→ **Given material**
************

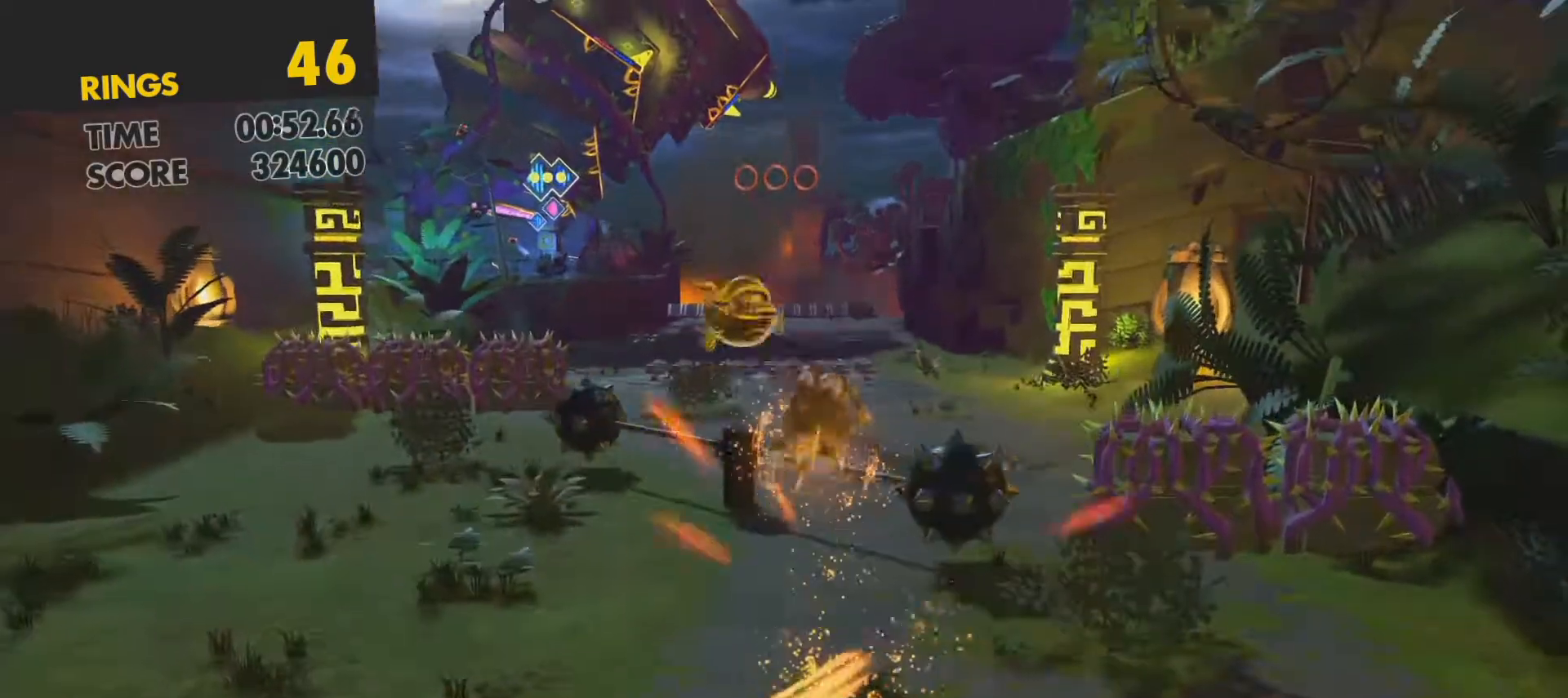
{"buttons": [], "left_stick": "up", "events": [[150, "CROSS", "up"]]}
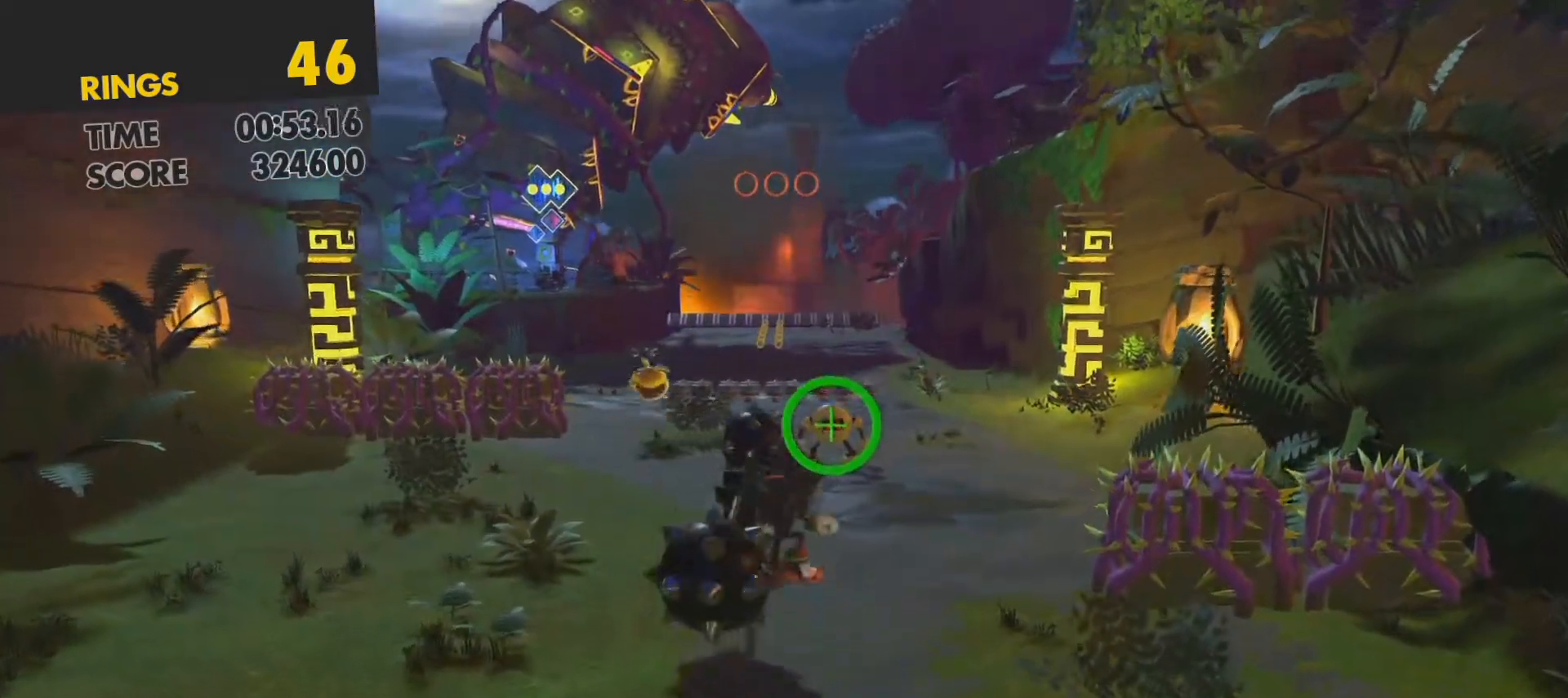
{"buttons": ["CROSS"], "left_stick": "up", "events": [[17, "left_stick", "up-right"], [150, "left_stick", "up"], [367, "CROSS", "down"]]}
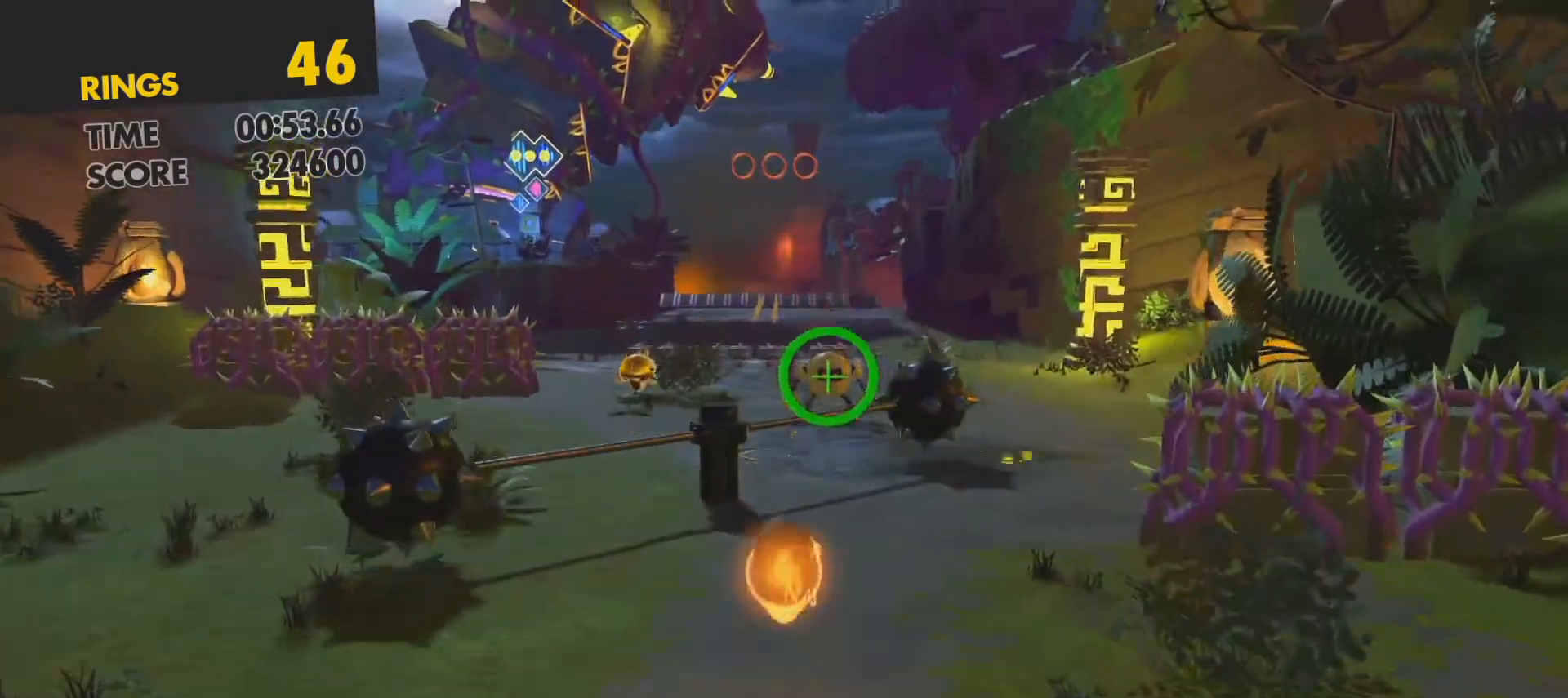
{"buttons": [], "left_stick": "up", "events": [[217, "CROSS", "up"], [267, "CROSS", "down"], [500, "CROSS", "up"]]}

************

→ **What to do**
If a line above contains the word "down", it counts; state how many lines count, and nothing more.

→ **Answer to the problem**
2